Hope to see you next year.


----------



## OldEndicottHiway

viciouscycle said:


> Glad you made it over to enjoy our remote country ride, tremendous turnout for the first Ephrata Gran Fondo (52riders) we only had 4 DNF's, no spills and only a couple of flats and a fast set of 3 who blew the course up right from the start. The promoter did a great job.
> 
> 29 MTB bike,
> 1X9 cross
> Road bike on road tires,
> Those were to top 3 riders, pretty nice cross section of bikes. And if you left early, 30 mins after the last riders finished, we had a storm blow in, thunder lighting, rain, WIND, the awning at the start now has a geodesic dome type look.
> 
> Hope to see you next year.



Heard good things. 

Vicious if you have some photos of the event, it would be nice to see some, if you get a moment to post them up here.


----------



## viciouscycle

OldEndicottHiway said:


> Heard good things.
> 
> Vicious if you have some photos of the event, it would be nice to see some, if you get a moment to post them up here.
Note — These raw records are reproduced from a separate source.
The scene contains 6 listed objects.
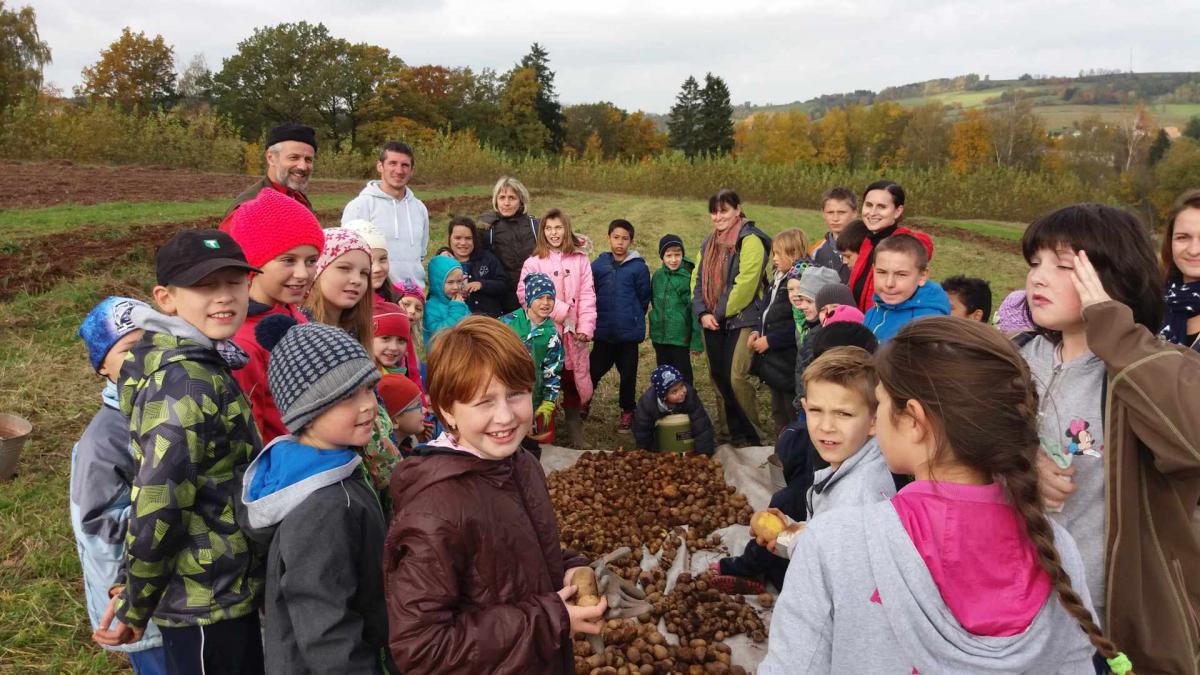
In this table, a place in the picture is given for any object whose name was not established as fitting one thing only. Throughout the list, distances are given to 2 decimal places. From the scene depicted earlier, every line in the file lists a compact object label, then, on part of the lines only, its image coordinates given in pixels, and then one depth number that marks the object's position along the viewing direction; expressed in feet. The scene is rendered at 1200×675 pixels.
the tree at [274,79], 160.45
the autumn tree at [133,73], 153.58
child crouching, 18.56
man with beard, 13.51
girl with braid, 4.55
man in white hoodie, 17.66
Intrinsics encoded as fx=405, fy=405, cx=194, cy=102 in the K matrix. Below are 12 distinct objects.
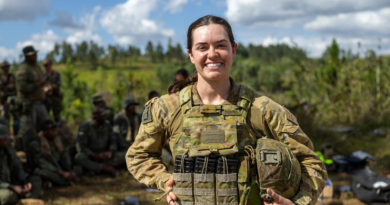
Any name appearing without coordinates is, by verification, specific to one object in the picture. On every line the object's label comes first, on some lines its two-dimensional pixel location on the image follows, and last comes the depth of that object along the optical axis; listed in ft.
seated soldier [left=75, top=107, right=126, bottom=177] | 22.61
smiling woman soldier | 5.86
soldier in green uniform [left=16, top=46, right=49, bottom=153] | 23.16
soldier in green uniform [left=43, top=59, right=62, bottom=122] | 27.61
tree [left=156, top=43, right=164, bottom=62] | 232.53
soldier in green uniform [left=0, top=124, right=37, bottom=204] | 16.34
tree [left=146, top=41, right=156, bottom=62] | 232.32
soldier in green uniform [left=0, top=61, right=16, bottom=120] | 26.43
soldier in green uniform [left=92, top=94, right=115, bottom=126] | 26.43
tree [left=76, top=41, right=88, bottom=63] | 186.07
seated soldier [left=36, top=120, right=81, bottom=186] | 19.95
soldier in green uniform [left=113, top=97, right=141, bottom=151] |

Here is a link, only the second half show, I need to let the "promoter know he has a problem with them, by tomorrow they should all be working, maybe in another post...stay tuned....

http://www.beezleyburn.com/Gran Fondo Photos.html

The rest of the pictures are now up and working...


----------



## OldEndicottHiway

viciouscycle said:


> Here is a link, only the second half show, I need to let the "promoter know he has a problem with them, by tomorrow they should all be working, maybe in another post...stay tuned....
> 
> http://www.beezleyburn.com/Gran Fondo Photos.html
> 
> The rest of the pictures are now up and working...



Fantastic! Great photos. 

Need to get out your way for some open road time...being squashed here in the valley I've forgotten what that is...

Looks like this ride was a success and will only take off from here. Saw Cory was involved ...he was a great asset to the Hillclimb last year and a gracious person to boot, gave us schwag too! (not to mentioned he "lent" me a beer or two).


----------